• **DOCUMENT EXCERPT**
-------
Yahya Sakher Habash (, 10 November 1939 – 1 November 2009), also known as Abu Nizar, was one of the Fatah founding leaders.

Early years and education
Habash was born in Bayt Dajan, near Jaffa, on 10 November 1939. He became a refugee in the 1948 Arab-Israeli War, ending up first in Ramallah, then in the Balata refugee camp near Nablus. He joined the Baathists in 1952. He studied geology and water resources at Ain Shams University in Cairo beginning in 1958 and later in the University of Arizona.

Political career
He became a Palestinian nationalist in the early 1960s and joined Fatah in 1962, being responsible for recruitment. He was appointed Fatah regional command in Lebanon in October 1972. He went to exile with Arafat during the 1970s. Habash served as the ambassador of Palestine in the Soviet Union between 1984 and 1985. He was a member of the Fatah Central Committee from August 1989 to August 2009. He was also a writer, a poet and an artist. Habash served as the movement's general deputy of intellectual affairs.
-------
• **RECORDED INFORMATION**

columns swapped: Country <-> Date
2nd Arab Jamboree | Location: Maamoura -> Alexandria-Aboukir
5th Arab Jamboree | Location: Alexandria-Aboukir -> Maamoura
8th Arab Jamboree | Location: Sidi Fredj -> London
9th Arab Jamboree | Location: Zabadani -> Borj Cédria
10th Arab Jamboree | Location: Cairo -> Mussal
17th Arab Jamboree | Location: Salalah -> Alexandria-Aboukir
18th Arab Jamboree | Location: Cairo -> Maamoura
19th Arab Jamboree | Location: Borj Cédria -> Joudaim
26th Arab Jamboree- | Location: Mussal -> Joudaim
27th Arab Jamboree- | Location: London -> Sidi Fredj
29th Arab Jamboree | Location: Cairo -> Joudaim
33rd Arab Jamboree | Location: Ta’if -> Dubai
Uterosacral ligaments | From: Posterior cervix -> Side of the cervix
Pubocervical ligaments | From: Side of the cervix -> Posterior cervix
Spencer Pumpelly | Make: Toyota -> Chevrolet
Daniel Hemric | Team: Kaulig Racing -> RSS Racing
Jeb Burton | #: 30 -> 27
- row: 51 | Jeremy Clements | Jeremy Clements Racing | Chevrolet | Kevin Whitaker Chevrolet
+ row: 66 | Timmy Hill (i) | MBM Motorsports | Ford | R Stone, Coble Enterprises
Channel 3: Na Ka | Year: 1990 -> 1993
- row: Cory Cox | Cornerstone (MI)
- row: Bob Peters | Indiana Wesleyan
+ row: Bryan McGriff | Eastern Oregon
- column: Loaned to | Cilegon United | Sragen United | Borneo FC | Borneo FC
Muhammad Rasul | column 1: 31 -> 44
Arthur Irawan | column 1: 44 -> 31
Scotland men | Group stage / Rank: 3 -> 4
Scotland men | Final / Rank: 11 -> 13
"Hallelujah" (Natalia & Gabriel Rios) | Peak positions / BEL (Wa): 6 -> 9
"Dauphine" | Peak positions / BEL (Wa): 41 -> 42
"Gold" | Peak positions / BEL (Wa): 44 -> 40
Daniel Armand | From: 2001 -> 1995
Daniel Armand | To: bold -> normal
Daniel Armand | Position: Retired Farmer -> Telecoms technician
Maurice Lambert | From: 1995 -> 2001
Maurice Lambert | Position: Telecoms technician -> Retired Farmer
-------
• **AIM**
From the biography of Yahya Sakher Habash, reproduce the stretch from "Political career" through "of intellectual affairs.". Answer from the text only, without relying on the data.

• **SOLUTION TO THIS EXERCISE**
Political career
He became a Palestinian nationalist in the early 1960s and joined Fatah in 1962, being responsible for recruitment. He was appointed Fatah regional command in Lebanon in October 1972. He went to exile with Arafat during the 1970s. Habash served as the ambassador of Palestine in the Soviet Union between 1984 and 1985. He was a member of the Fatah Central Committee from August 1989 to August 2009. He was also a writer, a poet and an artist. Habash served as the movement's general deputy of intellectual affairs.